Например, Марью Ивановну. Похотливая кошка. Ей за пятьдесят, пялит на меня глаза. Пыхтит, нагнувшись раком над кучей с листьями. Халат расстегнулся, живот шурует по асфальту, а глазенками стреляет в меня. Не дождется! По крайней мере пока не запишется на фитнес курсы.
Наш завхоз. Мечется. Туда, сюда. То в админкорпус, то в приемное отделение, то на склад. Типа деятельный. А смысл всех этих метаний – остограмиться и закусить в приемном отделении где у него как раз сегодня на дежурстве пассия – медсестра Зоя.
Или терапевт Галина Николаевна. Редкостный коррупционный лодырь. Шагу лишнего не сделает. Из – за стола не встанет. И хитрая!
– Игорь, хорошо что вы зашли! Подайте, пожалуйста, мне ту тетрадку на полке.
Сегодня вовсю метет листья. Раскраснелась. Вся такая бойкая. Работает! А вся причина в том, что с утра у нее под дверями очередь липовых больных, готовых поделиться с врачом нечестно начисленными выплатами по больничным. Самой взять гонорар боязно, а через сестру, оставшуюся в кабинете – пожалуйста. А вот как закончится уборка, она, не запятнавшая себя взыманием мзды, всем выпишет больничные.
Молодежь работать не хочет. Четыре молоденьки практикантки и немного уставший от жизни практикант внимательно всматриваются в крону каштана, вероятно подсчитывают количество оставшихся на ветках плодов.
Подхожу к ним. Некоторое время смотрю по направлению их взгляда.
– Сорок семь!
– Не поняли, доктор?
– Сорок семь осталось! Возможно, сегодня не опадут. Предлагаю струсить и завтра не выходить на работу.
Девушки захихикали, их собрат закашлялся, но все от дерева отошли и взяли в руки веники.
Эх, что не говори: работать на воздухе, взаимодействуя с природой, это здорово и полезно. Главное чтобы не долго, без тяжелого в руках и на длинные расстояния.

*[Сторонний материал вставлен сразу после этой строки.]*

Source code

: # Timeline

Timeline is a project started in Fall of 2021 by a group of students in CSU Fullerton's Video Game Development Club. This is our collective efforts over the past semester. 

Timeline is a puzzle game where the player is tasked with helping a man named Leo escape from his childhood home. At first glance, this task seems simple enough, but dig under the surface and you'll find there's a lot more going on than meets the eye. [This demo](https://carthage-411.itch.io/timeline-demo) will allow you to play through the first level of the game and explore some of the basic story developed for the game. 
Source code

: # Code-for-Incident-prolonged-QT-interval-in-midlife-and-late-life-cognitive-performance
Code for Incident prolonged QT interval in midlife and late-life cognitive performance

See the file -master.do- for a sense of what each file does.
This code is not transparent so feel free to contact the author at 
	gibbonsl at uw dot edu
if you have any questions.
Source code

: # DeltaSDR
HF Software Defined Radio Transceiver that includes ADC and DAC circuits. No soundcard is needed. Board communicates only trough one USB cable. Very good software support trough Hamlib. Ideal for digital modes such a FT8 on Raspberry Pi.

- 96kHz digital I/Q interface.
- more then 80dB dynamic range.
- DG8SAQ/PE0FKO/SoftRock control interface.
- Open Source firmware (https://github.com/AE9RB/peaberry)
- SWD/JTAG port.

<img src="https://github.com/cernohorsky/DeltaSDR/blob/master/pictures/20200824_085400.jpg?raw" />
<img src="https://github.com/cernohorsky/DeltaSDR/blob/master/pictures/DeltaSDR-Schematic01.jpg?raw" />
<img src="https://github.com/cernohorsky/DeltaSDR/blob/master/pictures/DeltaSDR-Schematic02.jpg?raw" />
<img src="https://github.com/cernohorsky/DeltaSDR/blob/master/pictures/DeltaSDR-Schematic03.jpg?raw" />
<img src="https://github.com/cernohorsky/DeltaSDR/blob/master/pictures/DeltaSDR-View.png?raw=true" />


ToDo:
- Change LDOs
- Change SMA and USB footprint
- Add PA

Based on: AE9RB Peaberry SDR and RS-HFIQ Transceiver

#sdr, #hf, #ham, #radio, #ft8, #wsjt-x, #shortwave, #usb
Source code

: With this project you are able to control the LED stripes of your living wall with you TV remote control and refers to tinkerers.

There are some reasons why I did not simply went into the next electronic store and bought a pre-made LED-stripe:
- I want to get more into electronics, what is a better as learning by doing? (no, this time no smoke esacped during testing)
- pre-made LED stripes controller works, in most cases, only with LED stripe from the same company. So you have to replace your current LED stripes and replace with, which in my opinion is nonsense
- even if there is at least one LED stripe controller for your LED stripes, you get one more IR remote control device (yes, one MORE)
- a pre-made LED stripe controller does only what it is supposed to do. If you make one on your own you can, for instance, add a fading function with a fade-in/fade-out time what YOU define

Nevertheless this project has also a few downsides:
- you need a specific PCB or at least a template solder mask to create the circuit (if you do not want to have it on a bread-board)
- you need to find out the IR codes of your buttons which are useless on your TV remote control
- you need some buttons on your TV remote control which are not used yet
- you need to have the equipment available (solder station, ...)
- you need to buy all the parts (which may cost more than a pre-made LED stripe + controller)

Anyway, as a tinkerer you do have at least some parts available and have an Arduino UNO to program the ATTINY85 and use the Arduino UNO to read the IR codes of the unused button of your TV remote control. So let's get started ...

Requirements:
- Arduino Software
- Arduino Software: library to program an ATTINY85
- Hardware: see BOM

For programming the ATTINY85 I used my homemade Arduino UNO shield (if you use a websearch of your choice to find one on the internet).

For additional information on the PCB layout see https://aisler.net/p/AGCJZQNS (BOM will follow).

День прошел почти без приема. Быстро. С утра опять мели листья. С пол часа поохраняли собранные из них кучи, обмениваясь впечатлениями о выполненной работе и не только. Загрузили листья на прибывший грузовик. Разошлись по рабочим местам. Потом чашка кофе в своем кабинете. В связи с отсутствием приема – чашка кофе в глазном кабинете. Посмотрели мои глазные яблоки. Жить буду. Потом Анфисы. Тоже. Потом обед. Вернее якобы. Обеденное время нам не предусмотрено. Принимать пищу должны так сказать в промежутках. После составлял отчет за неделю. Всего двадцать два пациента. Тяжелых случаев нет, не считая сегодняшнего визита молодой мамы с непрекращающимся нервным поносом из – за того что ее сын проглотил большую пуговицу. Пуговица у мальчика вышла, а вот понос у мамы не проходил. Ее направили из инфекционного, после посева, ко мне. Немного испугал сообщением о том что еще два – три посещения туалета и ее скелет рассыплется от отсутствия воды в организме. Думаю стресс ушел, судя по тому, как быстро она покинула кабинет, выбежав в коридор.
По окончанию составления отчета еще чашечка кофе и убытие из больницы. На этот раз тихо в одиночку. Не в общей колонне медработников гордо идущих по выметенной центральной аллее с чувством исполненного долга Гиппократа.
Так на всякий случай. Вдруг от общения с пациенткой моя одежда впитала в себя запах ее «стресса». Не поймут. Еще в голову возьмут, что я чего – то испугался на работе или до туалета не добежал.
Хотя можно было бы пристроиться к лаборантам клинической лаборатории. Они бы ничего не учуяли, а другие подумали бы на них. Особенно если бы я шел внутри их группки с гордо поднятой головой и улыбался. Хотя нет – а вдруг у дамочки запах какой особенный? И меня лаборанты бы вычислили?
Аж самому не удобно: стоял у окна, пока основная масса не покинула здание, а потом как лазутчик тихо улизнул.
Звонила по мобильному Мария Захаровна. Заговорщицким голосом сообщила что ее муж Сергей «собирается».
Решил пройтись к той церкви, о которой она рассказывала. В городе у нас две церкви. Одна новая – недавно построили, вторая старая. Построили ее еще в девятнадцатом веке. Чудом не разрушили во время революции. Не разбомбили во время отечественной войны. Не определили под какой-нибудь склад или автовокзал во времена Хрущева. Старая, каменная церковь с покосившимся металлическим крестом на большом куполе. Идти нужно было к ней.
Вероятно в этом есть божий промысел: оставить единственное место в городе для спасения человеческих душ.